Wanted: Specially Designed Tools For Pediatric Surgery
One tool doesn't fit all when it comes to surgery.
Pediatric surgeons know this all too well when it's time to operate on a baby. Some infants are born prematurely. Others have congenital defects — some part of their internal anatomy that just didn't develop the way it was supposed to.
In other words, plumbing problems. That's what Dr. Sanjeev Dutta, a pediatric surgeon at Lucile Packard Children's Hospital in Palo Alto, Calif., calls it. His job is to fix exactly these kinds of problems.
Often times, the instruments he uses when he does these surgeries weren't built for tiny babies. They were made for adults. "So we sort of struggle with instruments that were never designed for the type of patient that we're operating on, and we adapt," he says.
The issue here isn't really safety, he says. Most of these surgeries are, by now, pretty routine. But pediatric surgeons have to improvise in ways other surgeons don't. Physically, sometimes it's pretty awkward.
"Really, I have to stand a foot-and-a-half away from the patient in order to just do the operation, because the instrument is so big," he says.
Partly because of problems like these, pediatric surgeons have a reputation as mavericks particularly good at improvising. Take Dr. Mike Harrison, at the University of California at San Francisco. He's known as the father of fetal surgery, working on the smallest patients of all — those still in the womb. Twenty years ago, when the field was just getting started, he says his team had to make almost everything from scratch.
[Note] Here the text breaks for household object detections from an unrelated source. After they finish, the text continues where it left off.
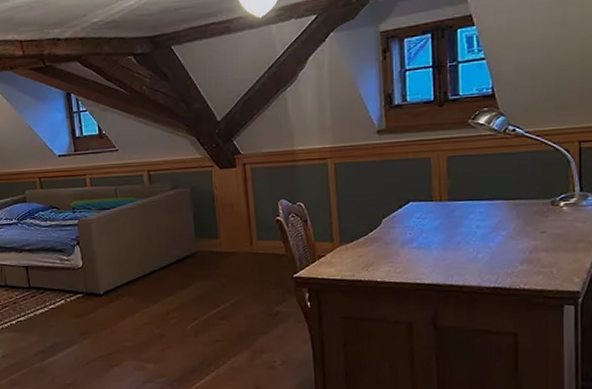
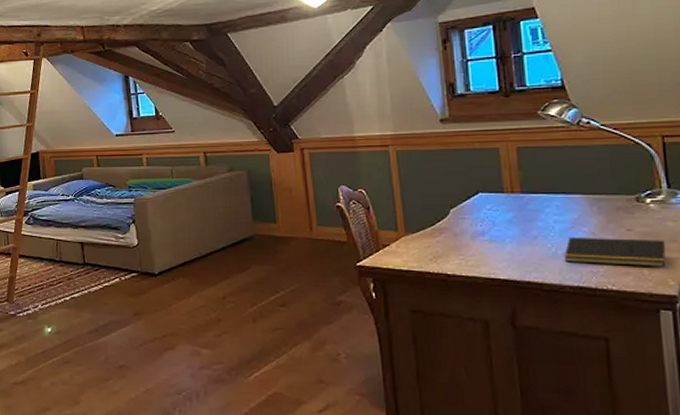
notepad: none [483,240,573,266] -> present [564,237,666,268]

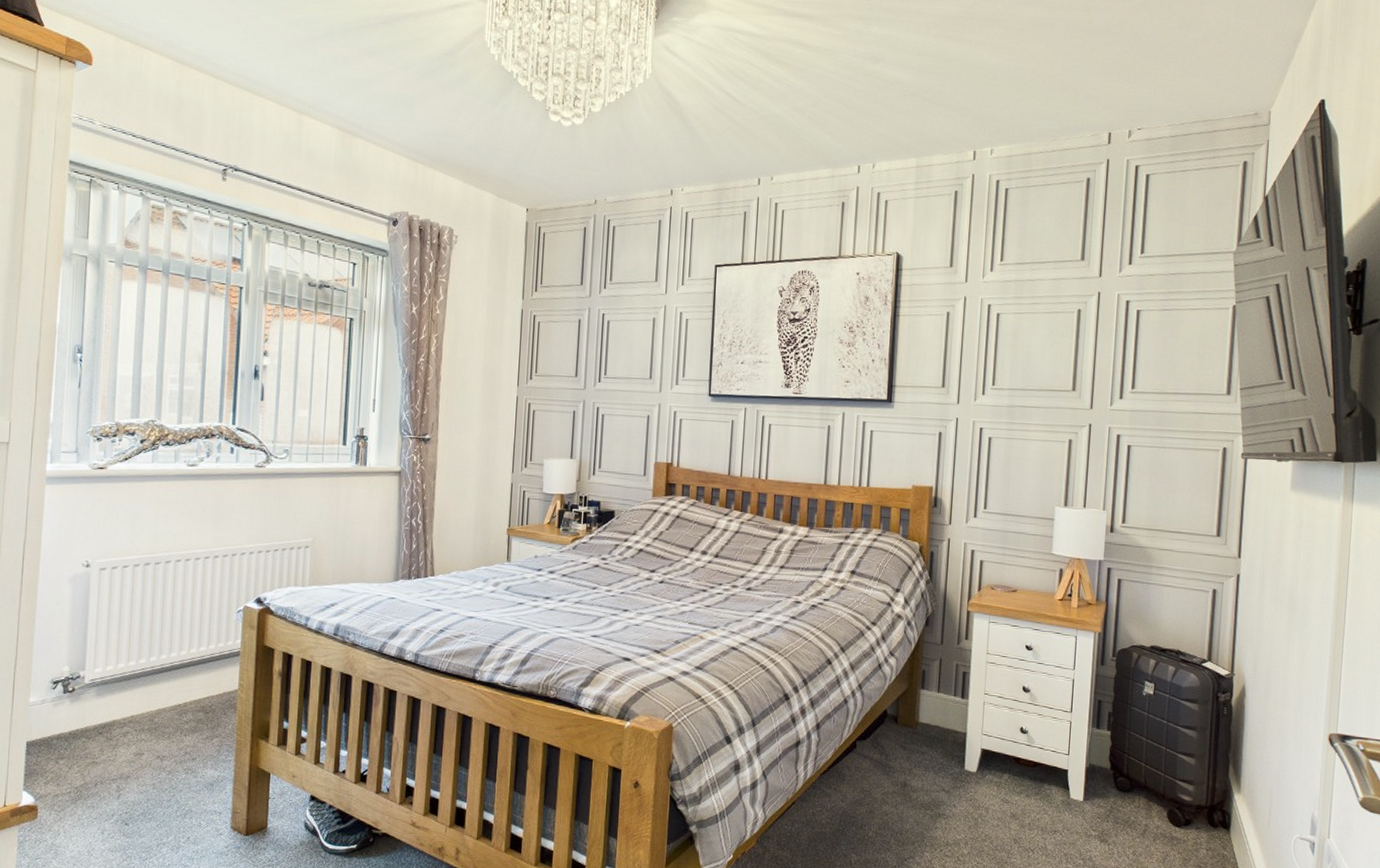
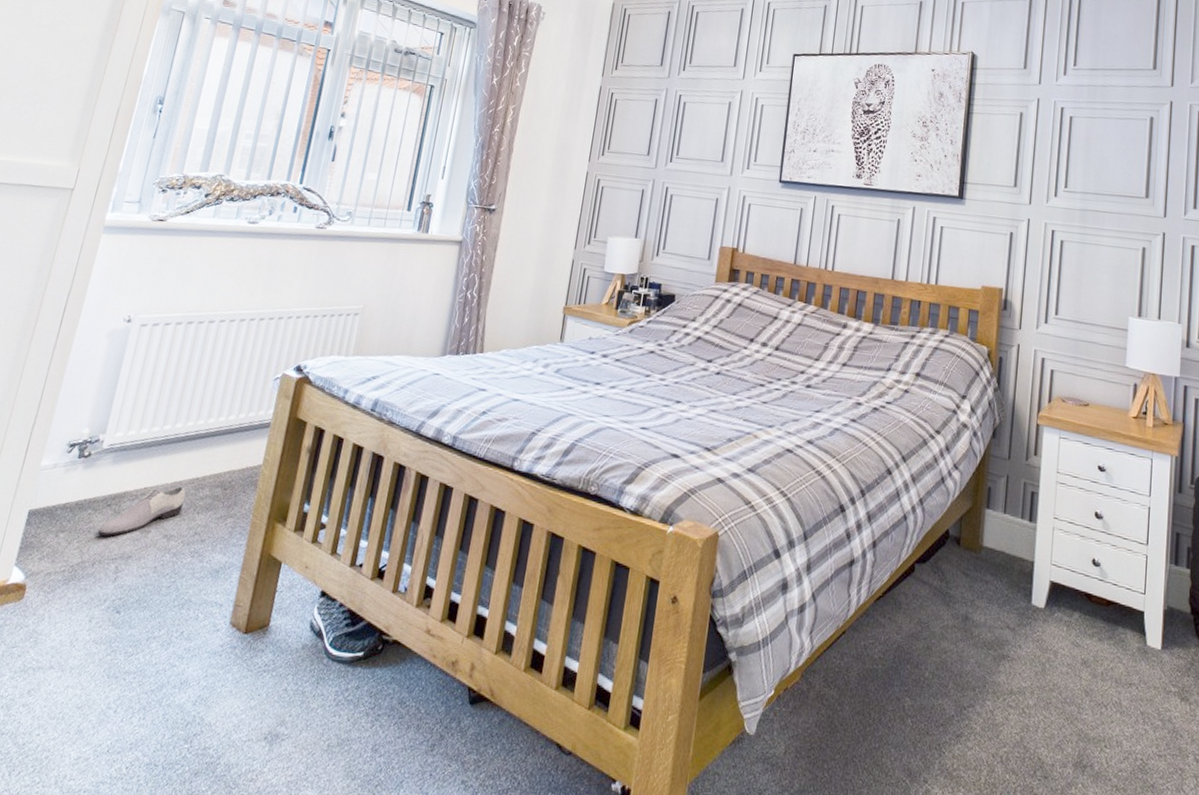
shoe: none [95,713,171,760] -> present [98,486,186,536]

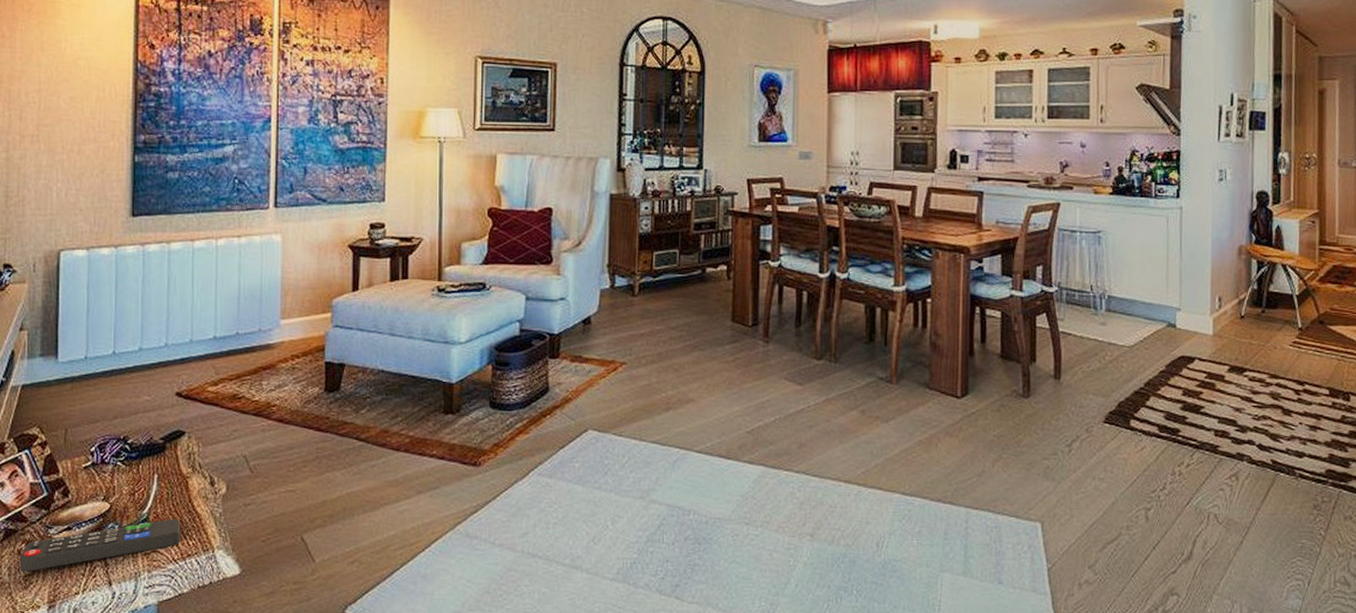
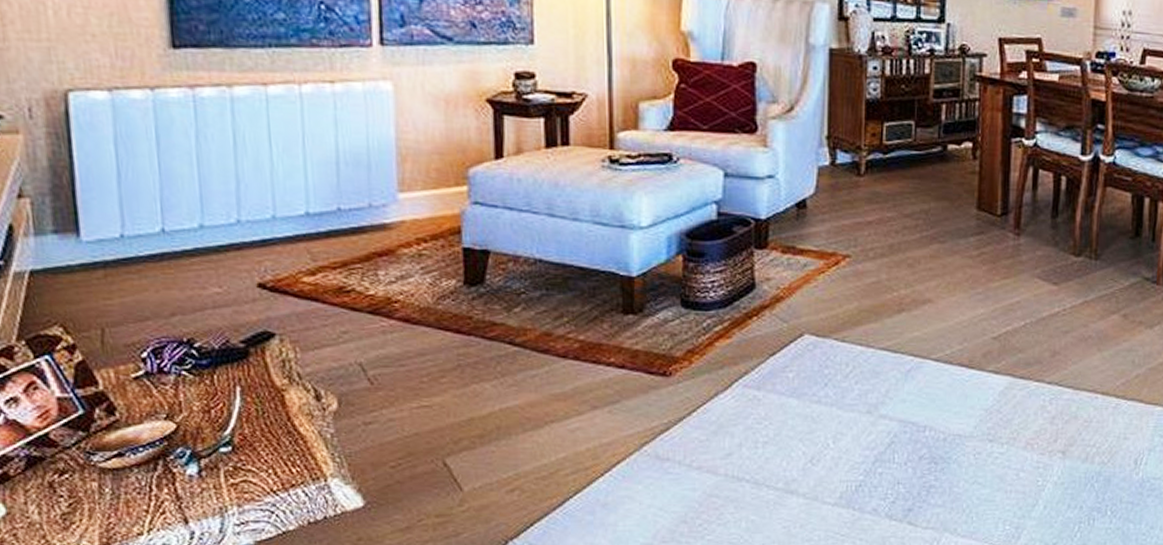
remote control: present [19,518,181,572] -> none [52,441,280,510]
"We had to make all the tools and devices that allowed the fetal surgery — that is the stuff on the mom and the uterus," he says. "All that stuff we had to make up, because the tools were ten times too big."
Harrison describes this era — the 1970s and early '80s — as a sort of golden age of pediatric surgery. A time when you could rig up a new tool, run your own tests on animal models, if necessary, and then bring it into the operating room.
That's not possible today, though. In the late 1970s, the U.S. Food and Drug Administration began regulating surgical devices, much the same way it regulates drugs. It now can take a decade or longer to get a device through the regulatory process — longer for pediatrics.
Along with the fact that these procedures are rare, it's had a chilling effect on manufacturers, according to Harrison. "The market is too small to justify the research and development for new devices," he says. "That's the fundamental problem."
So in 2007, in an effort to help spur innovation in pediatrics, Congress set aside a small pot of money — about $3 million for each two-year cycle, split among several different teams. The idea is to bring together doctors and engineers to work on problems in pediatric surgery. Harrison said that traditionally, these can seem like two very different worlds.
Dutta has paired up with an engineer named Pablo Garcia. Garcia works at a non-profit research institute called SRI International, in Menlo Park, Calif. In 2009, he and Dutta received $500,000 from the FDA to fund their collaboration.
Right now, they are standing around a table in Garcia's engineering lab, rifling through a pile of metal gadgets, or prototypes. Dutta pulls out a tool from one of their very early projects. It's a favorite of his. It has a plastic grip, like what you'd hold on a paint roller, attached to a thin metal tube with a tiny clamp at the end. The tool designed to treat a condition called esophageal atresia.
"The esophagus, which is the swallowing tube which goes down to the stomach, has a gap in it," he says. "The child is born with a gap in that tube and so therefore can't eat." So Dutta and Garcia's tool is designed to make surgery on this problem a lot easier, and much less invasive.
But it could be years before this device ever makes it into the operating room. Dutta and Garcia's grant from the FDA has run out. They hope private philanthropy will sponsor their device to the point where a manufacturer might see the profit in making it.